Beşparmak dağlarının çeşitli kesimlerinde, 1990’ların başından itibaren Dr. Anneliese Peschlow Bindokat’ın yürüttüğü yüzey araştırmaları sonucunda binlerce prehistorik kaya resminin tespit edildiğini anlatan Kültürel ve Doğal Mirası İzleme Platformu Yöneticisi Arkeolog Nezih Başgelen, çalışmaların ayrıntılarını paylaşmıştır. EKODOSD Başkanı Bahattin Sürücü ise bu kaya resimlerini fotoğraflayarak kayıt altına aldıktan sonra Aydoğu Kültür Varlıklarını Koruma Bölge Kurulu’na bildirmiştir.
Gerçekleştirilen çalışmalar sonucunda, yaklaşık 8 bin yıl öncesine ait olduğu değerlendirilen kaya resimlerinin yanı sıra demirci atölyeleri, seramik buluntuları ve yapı kalıntılarını içeren alan, birinci derece arkeolojik sit alanı olarak tescil edilmiştir.

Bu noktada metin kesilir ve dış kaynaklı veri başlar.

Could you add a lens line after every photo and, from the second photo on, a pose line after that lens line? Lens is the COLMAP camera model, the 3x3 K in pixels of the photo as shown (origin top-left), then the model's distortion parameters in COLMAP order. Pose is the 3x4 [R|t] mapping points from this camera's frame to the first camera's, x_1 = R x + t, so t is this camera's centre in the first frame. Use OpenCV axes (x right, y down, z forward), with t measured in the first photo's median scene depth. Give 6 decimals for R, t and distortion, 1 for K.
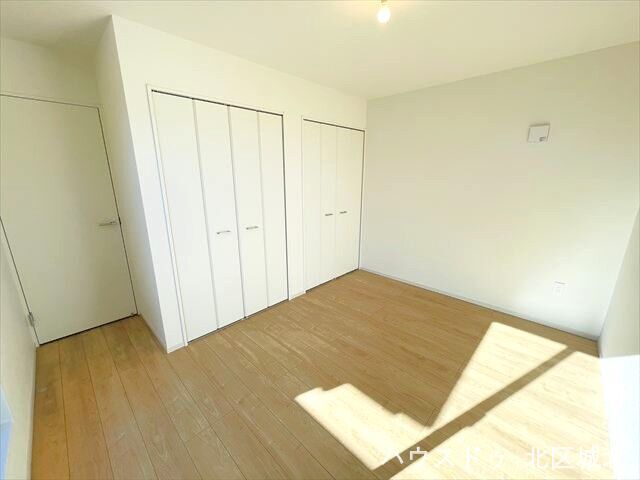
lens RADIAL K [[257.5, 0, 322.1], [0, 257.5, 237.0], [0, 0, 1]] dist [-0.002609, -0.000893]
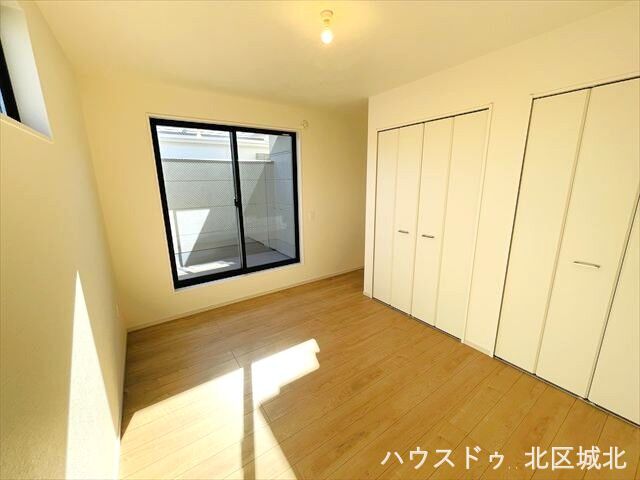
lens RADIAL K [[257.5, 0, 319.3], [0, 257.5, 241.8], [0, 0, 1]] dist [-0.002609, -0.000893]
pose [[-0.206571, 0.225980, -0.951978, 0.913907], [-0.216464, 0.938298, 0.269703, -0.228808], [0.954186, 0.261782, -0.144909, 0.873389]]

“BEREKET KÜLTÜ MERKEZİ” başlığı altında gazete açıklamasında bulunan Başgelen, “MÖ 6. bin–MÖ 5. binler ile ilk yarısına tarihlenen bu kaya resimlerinin Yakındoğu arkeolojisinin son dönemlerdeki en önemli keşiflerinden biri olduğunu söyledi. En az Göbekli Tepe ve Çatalhöyük bulguları kadar önemli olan bu çalışmalar, aile, erkek-kadın ilişkisi ile anne ve çocuk betimlemelerinin büyük oranda dikkat çektiğini ve herhangi bir şiddet sahnesinin bulunmadığını ifade etti.
Latmos’un kutsal dağı olarak anılan bu bölgenin 1400 metreye ulaşan zirvesinin, eski zamanlarda bereket kültü merkezine dönüştüğü ve kaya resimlerinin buluntu yerlerinin dağ zirvesi çevresine dağılmış olması nedeniyle bereket kültüyle ilişkili olduğunu belirtti.
ÖZGÜN BİR KÜLTÜR Başgelen, Latmos kaya resimlerinin konu ve görsel dili açısından dünya çapında kendine has bir özellik taşıdığını ve bu bağlamda özgün bir Latmos kültüründen söz edilebileceğini vurguladı. Ancak Türkiye’nin bu nadide kültür hazinesinin son yıllarda artan taş (feldispat) ocakları nedeniyle yok olma tehlikesiyle karşı karşıya olduğuna dikkat çekti. Bu mirasın korunması için acil önlemler alınması gerektiğini ifade eden Başgelen, milli park ölçeğinde dahi uygulanmazsa bu yöredeki kültürel ve doğal değerlerin büyük oranda kaybolacağını belirtti. EKODOSD’un bugüne kadar sahada gerçekleştirdiği çalışmaların takdirinin üzerinde olduğunu söyleyen Başgelen, tespit edilen yeni kaya resimlerinin ve ilgili sahaların 1. derece arkeolojik sit alanı olarak tescil edilmesindeki katkısının kendisine özel bir paragrafla kutlanması gerektiğini belirtti.